- **Exercises**:
A - Reproduce verbatim the passage of the patch discussion starting with "Sagi Grimberg <[email" and going on through "tests over nvme-tcp.".
B - For each statement, answer yes or no according to the patch discussion, and support each answer with the deciding words quoted from it. (i) The patch is version 2 of its series. (ii) The suggested command sets nvme_trtype to tcp. (iii) The patch replaces sendmsg with sendpage.

- **Exercise text**:

Subject: Re: [PATCH net-next v3 10/18] nvme/host: Use sendmsg(MSG_SPLICE_PAGES) rather then sendpage

Sagi Grimberg <[email protected]> writes:
> Most likely this also reproduces with blktests?
> https://github.com/osandov/blktests
>
> simple way to check is to run:
> nvme_trtype=tcp ./check nvme
>
> This runs nvme tests over nvme-tcp.

- **Source data**:
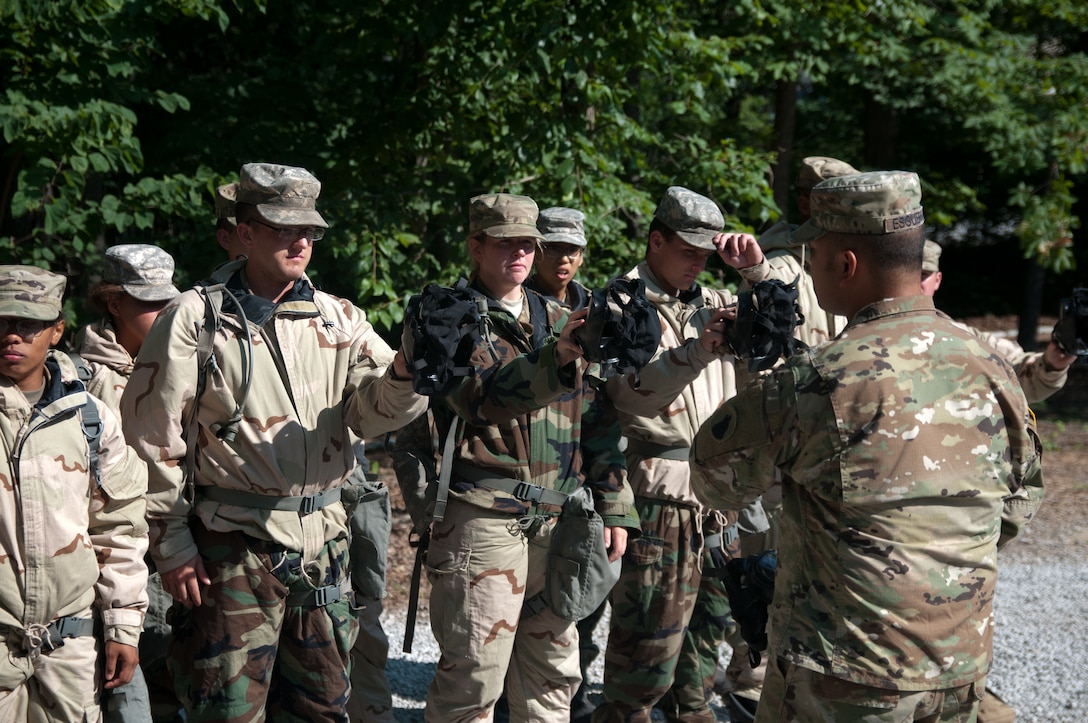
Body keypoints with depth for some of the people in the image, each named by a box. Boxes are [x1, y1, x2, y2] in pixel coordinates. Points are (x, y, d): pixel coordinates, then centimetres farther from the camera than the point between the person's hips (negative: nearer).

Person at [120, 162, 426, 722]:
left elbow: (372, 411, -2)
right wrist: (172, 543, -7)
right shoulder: (195, 319, -5)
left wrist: (406, 372, -23)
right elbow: (154, 439, -5)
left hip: (322, 543, 5)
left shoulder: (338, 319, 8)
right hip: (233, 545, -4)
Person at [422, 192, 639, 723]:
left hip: (558, 519, 6)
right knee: (473, 675, -7)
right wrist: (555, 360, -33)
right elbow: (482, 397, -20)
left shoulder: (560, 322, 16)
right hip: (482, 516, -5)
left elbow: (596, 420, 18)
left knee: (552, 672, 11)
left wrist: (614, 507, 12)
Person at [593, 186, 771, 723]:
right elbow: (634, 386, -19)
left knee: (710, 608, 16)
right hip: (661, 490, -7)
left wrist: (756, 271, -3)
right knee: (653, 621, -4)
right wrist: (697, 351, -34)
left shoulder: (710, 302, 15)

- **Responses in order**:
A -
Sagi Grimberg <[email protected]> writes:
> Most likely this also reproduces with blktests?
> https://github.com/osandov/blktests
>
> simple way to check is to run:
> nvme_trtype=tcp ./check nvme
>
> This runs nvme tests over nvme-tcp.

B -
(i) No: "[PATCH net-next v3 10/18]"
(ii) Yes: "nvme_trtype=tcp ./check nvme"
(iii) No: "Use sendmsg(MSG_SPLICE_PAGES) rather then sendpage"